C) Ülkesine kayıtsız şartsız bağlı, gördüğü her çıkıntı ve dikintiye bir bayrak dalgalandıracak kadar sevdalı, teröristi alnından vurup maaşını hak eden bir en büyük memur asker.
D) Seri katil. Kel, şişman ve özellikle müteahhitleri öldüren bir inşaat sektörü düşmanı.
E) Birileri bulup yırtar da maazallah ülke bölünür korkusuyla tüm Türkiye haritalarını özenle alıp saklayan, kadirşinas paranoyak bir arşivci.
F) Maaşını alıp polisine rüşvetini verip bir taraftan ülke üzerine nutuklar çekip öbür yandan televizyondan bedelli askerlik bekleyen, sonra da Ahmet Kaya’ya çatal fırlatan bir ses sanatçısı.
Son. Çok şey olabilir bu çocuk; ama asla barışın, huzurun, sevginin dili olamaz.
8- Türkiye sineması çok iyi filmler üretecek ve artık biz tabuları, görünmeyenin ardındaki hakikati böyle estetik bir şekilde keşfedeceğiz (inşallah).
9- “Michael Haneke, gel sen de bu ülkede bir film yap, ne olacak” diye sitem eder dururdum. Ama bugün Seren Yüce onun 7. Kıta ve Beyaz Bant adlı filmlerini hakkıyla selamlamıştır. Bir doz daha sertlik istemek kabalık mı olur acaba? Bu arada Vavien adlı harika filmle de yakından arkadaştır Çoğunluk kanımca.
10- Batman’daki film galasında “Nasıl olur da bir Kürt kızı bir Türk erkeğinin altına yatar” diye birileri ayaklanmış.

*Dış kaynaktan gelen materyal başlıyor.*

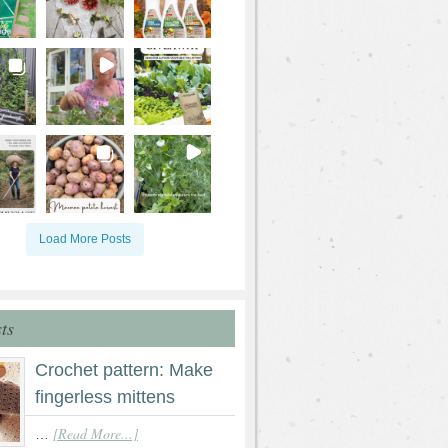
Load More Posts
ts
Crochet pattern: Make
fingerless mittens
[Read More...]
…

Bir başka yerde Gitmek filmi için bir vatandaş şöyle nara atmıştı: “Nasıl olur da bir Türk kızı bir Kürt erkeğinin peşinden deli divane olur”.
Seren Yüce’den ve film yapımcılarından ricam, bu ikisini bir tatil adasına göndersin, ellerine birer adet Davaro filminin DVD’sini versin. Onlar da kim alta kim üstte olmalı gibi mühim mevzularda onca ecnebi arasında gözlem yapıp uzmanlaşsın.